START Records shown

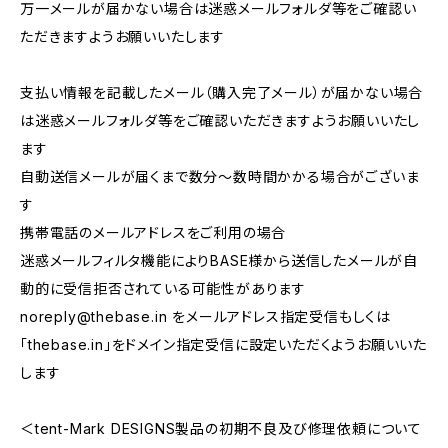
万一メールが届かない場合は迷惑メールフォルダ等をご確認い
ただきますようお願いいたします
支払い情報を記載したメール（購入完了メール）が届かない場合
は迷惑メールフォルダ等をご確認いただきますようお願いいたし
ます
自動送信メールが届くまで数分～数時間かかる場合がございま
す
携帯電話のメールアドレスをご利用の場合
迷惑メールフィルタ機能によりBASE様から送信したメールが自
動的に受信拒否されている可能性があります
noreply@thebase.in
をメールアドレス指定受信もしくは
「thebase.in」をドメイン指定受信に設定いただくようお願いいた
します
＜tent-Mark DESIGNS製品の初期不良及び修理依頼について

END Records shown
START Records shown

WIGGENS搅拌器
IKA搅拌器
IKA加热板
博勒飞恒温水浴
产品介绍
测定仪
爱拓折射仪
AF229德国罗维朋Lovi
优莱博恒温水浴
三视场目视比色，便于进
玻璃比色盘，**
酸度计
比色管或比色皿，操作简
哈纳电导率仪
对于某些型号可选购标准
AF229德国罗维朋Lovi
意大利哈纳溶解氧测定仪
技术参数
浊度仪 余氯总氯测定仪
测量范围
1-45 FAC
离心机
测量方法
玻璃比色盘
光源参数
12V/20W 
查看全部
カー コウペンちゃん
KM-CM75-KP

END Records shown

What you need to do:
Could you please report how many lines of the listing above hold the word "thebase"? Only the number is needed.

Answer for this exercise:
2